Juan Antonio Samaranch Junior is bidding to follow in his father's footsteps as head of the Olympic movement
Paris (AFP) - Juan Antonio Samaranch Junior says his previous career as a perfume salesman taught him how to sell, a valuable lesson he could use if he emulates his father in becoming president of the International Olympic Committee.
Samaranch Junior cheerfully admitted in an interview with AFP he “could not distinguish a lavender from a lemon” – but the 65-year-old Spaniard says the job taught him commercial nous.
Decades later he could see that hard-learned lesson bear fruit if he beats six rivals to succeed Thomas Bach as the most powerful person in global sport at next March’s election.
If successful Samaranch Junior would make history – his father of the same name was IOC president from 1980-2001 and transformed the organisation into a commercial powerhouse.
Samaranch Junior was elected an IOC member in the year his father stepped down but says “he never hoped his family name would be any help in developing his Olympic career” nor indeed “be held against” him.
The urbane Spaniard has forged a successful career in the IOC. He was elected vice-president in 2012 and has occupied other high-profile roles.
So after over two decades within the IOC, what can he promise the 100-plus members and the outside world he would bring to the presidency?
“Experience, perspective, judgement and collaboration,” he said.
“It will require a lot of experience,” he said. “It will require a lot of perspective to understand which fights to take and which fights not to take.
“You cannot win them all, so you better select them well.
“Bear in mind the president of the IOC needs to be there on the same footing with giants like the United States, China, the European Union and India and so you will need good judgement to be at that table.
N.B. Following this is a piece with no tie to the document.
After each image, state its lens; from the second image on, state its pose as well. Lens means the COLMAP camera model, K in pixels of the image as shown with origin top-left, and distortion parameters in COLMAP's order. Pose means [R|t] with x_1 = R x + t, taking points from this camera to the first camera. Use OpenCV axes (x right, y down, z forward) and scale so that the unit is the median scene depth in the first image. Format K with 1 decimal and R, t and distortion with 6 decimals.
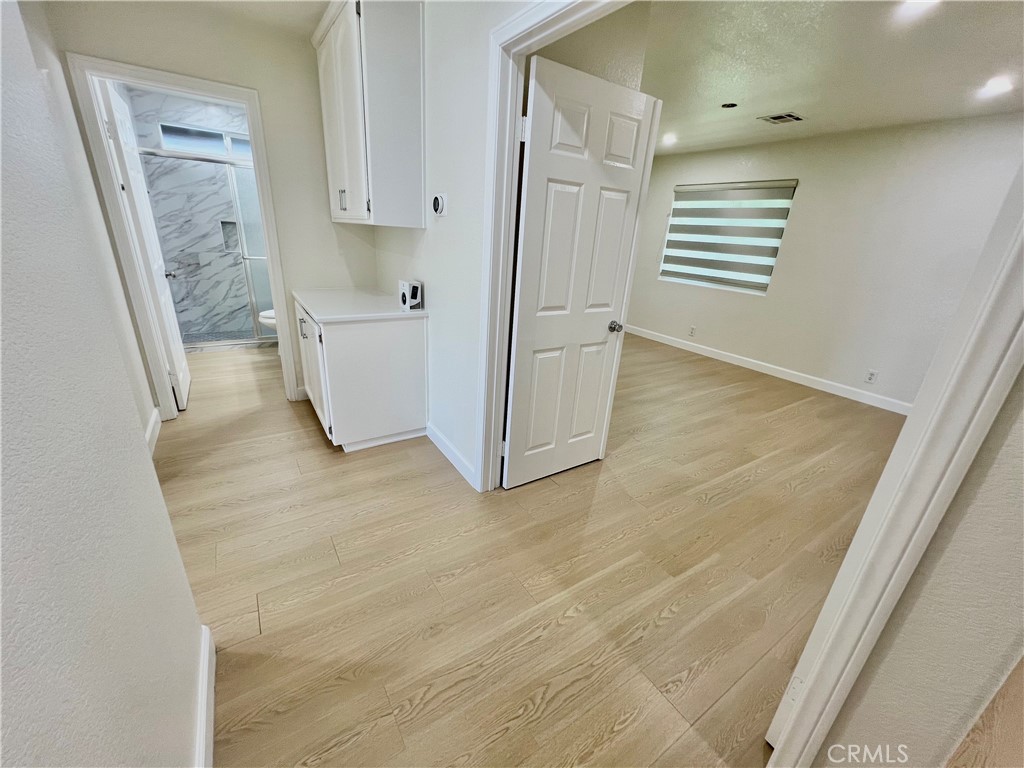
lens RADIAL K [[409.9, 0, 508.8], [0, 409.9, 385.8], [0, 0, 1]] dist [-0.000835, 0.001144]
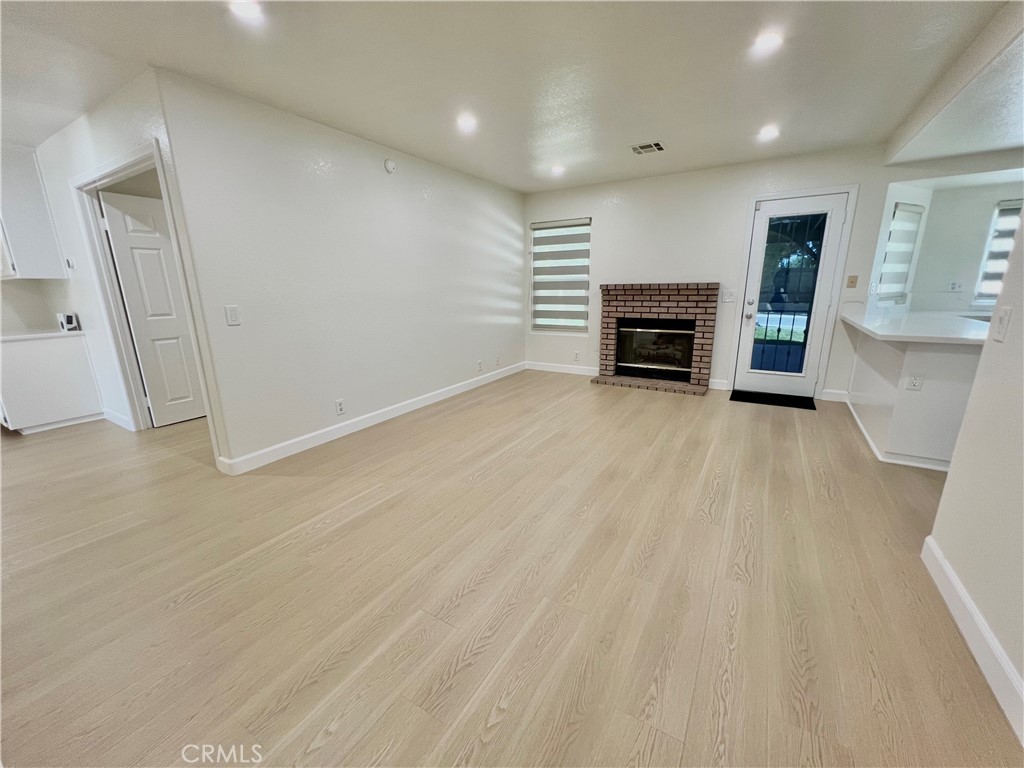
lens RADIAL K [[409.9, 0, 510.0], [0, 409.9, 385.6], [0, 0, 1]] dist [-0.000835, 0.001144]
pose [[0.903027, -0.175728, 0.391998, 0.177339], [0.217723, 0.973844, -0.064994, 0.135974], [-0.370324, 0.144038, 0.917667, -0.283131]]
“Lastly, you will not be able to do it alone, so collaboration is great.”
The father of four, who enjoyed a successful career in banking after his dalliance with perfume, will need all four of those qualities with the challenges that lie ahead.
- Return of Russia -
Russia remains a burning issue – it dogged Bach’s tenure first with the doping scandal at the 2014 Sochi Winter Games and then with Moscow’s invasion of Ukraine in 2022 which broke the Olympic truce as it began in between the Beijing Winter Games and the Winter Paralympics.
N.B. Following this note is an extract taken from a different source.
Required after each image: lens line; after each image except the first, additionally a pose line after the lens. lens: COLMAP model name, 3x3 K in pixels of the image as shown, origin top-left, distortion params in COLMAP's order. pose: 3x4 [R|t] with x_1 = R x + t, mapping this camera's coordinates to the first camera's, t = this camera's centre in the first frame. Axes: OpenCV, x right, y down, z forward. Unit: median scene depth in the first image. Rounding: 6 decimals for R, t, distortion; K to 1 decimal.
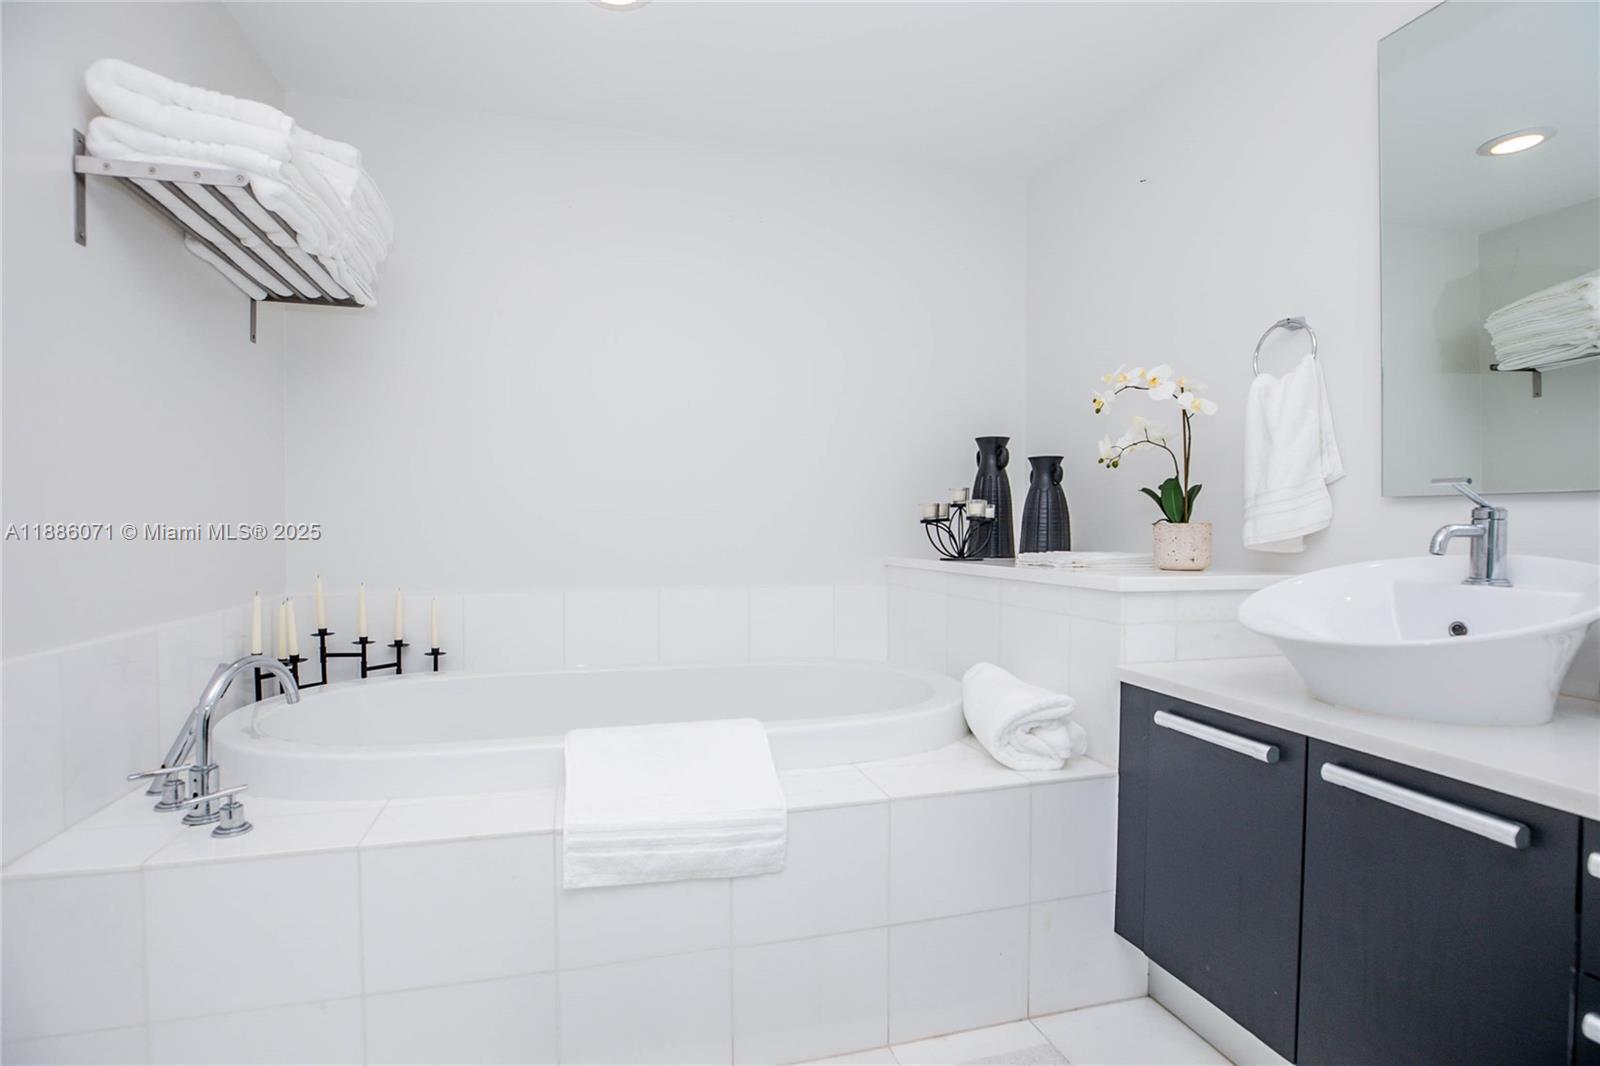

Samaranch says he understands emotions run high outside the IOC in querying why Russia should be welcomed back into the sporting fold – Ukraine’s Sports Minister Matviy Bidnyi told AFP this week Bach’s successor should give Russia the cold shoulder.
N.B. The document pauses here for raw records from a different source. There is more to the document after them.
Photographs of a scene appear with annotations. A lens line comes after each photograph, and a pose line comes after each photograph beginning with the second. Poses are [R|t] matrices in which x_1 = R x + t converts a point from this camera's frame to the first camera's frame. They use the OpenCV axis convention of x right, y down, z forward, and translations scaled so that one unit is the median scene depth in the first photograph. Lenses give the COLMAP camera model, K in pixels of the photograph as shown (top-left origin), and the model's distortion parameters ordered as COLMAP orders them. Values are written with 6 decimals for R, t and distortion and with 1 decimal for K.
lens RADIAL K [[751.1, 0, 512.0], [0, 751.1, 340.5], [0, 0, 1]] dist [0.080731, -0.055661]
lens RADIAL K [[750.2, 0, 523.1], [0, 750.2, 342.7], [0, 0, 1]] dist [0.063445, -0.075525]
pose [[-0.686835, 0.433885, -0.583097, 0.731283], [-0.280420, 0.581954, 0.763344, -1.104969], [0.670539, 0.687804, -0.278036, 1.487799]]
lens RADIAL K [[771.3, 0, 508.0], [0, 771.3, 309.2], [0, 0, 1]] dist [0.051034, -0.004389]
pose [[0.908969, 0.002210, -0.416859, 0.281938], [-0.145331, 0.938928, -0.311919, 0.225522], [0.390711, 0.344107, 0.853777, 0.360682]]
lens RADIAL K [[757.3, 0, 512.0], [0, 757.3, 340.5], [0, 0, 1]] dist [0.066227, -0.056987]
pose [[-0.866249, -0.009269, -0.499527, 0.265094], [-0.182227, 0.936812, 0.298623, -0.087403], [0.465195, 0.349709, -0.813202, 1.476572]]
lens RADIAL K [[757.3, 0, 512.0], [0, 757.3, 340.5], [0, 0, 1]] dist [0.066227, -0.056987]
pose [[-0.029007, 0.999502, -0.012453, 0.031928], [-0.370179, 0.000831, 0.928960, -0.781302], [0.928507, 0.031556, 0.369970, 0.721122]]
However, Samaranch said once the Russians fulfil their obligations under the Olympic Charter – which is not the case at the moment – “we will have to try and bring the Russian Olympic Committee back into the game.”
“The universe, the world is very complex, and there are very many different ways of looking at things,” he explained.
“So we need a moral compass. We cannot just take one decision to the right and then decide to go to the left, depending on our personal feelings or anything else.
“Our moral compass is the Olympic Charter.”
Referring to Russia, Samaranch said the IOC’s priority was “defending the youth and athletes from the problems that might be arising from the attitudes or the actions of their governments.”
He said the spark that lit the fuse for him to run was the “magic” of this year’s Paris Games.
One of the few controversies though was in the women’s boxing where gold medallists Algerian Imane Khelif and Taiwan’s Lin Yu-ting were embroiled in a gender row.
Although both had been thrown out of last year’s world championships – which were run by the Russian-led International Boxing Association (IBA) – they were cleared by the IOC to compete in Paris.
Samaranch sticks by that decision and lambasts the “horrendous harassment they suffered through social media” and added: “I’m proud that we stand at their side and still do.”
However, he says the issue of transgender athletes is a “different thing”, and adds: “We have to protect 100% the safety and the level field of play in women’s competitions.”
He points to the statistic that in the 100 years since the previous Paris Games the level of participation by women had risen from 4% to 50%.
“It is a remarkable achievement not for us, but for society,” he said.
“I’m not ready if I become president to accept and allow that we take one step backwards in that great achievement.”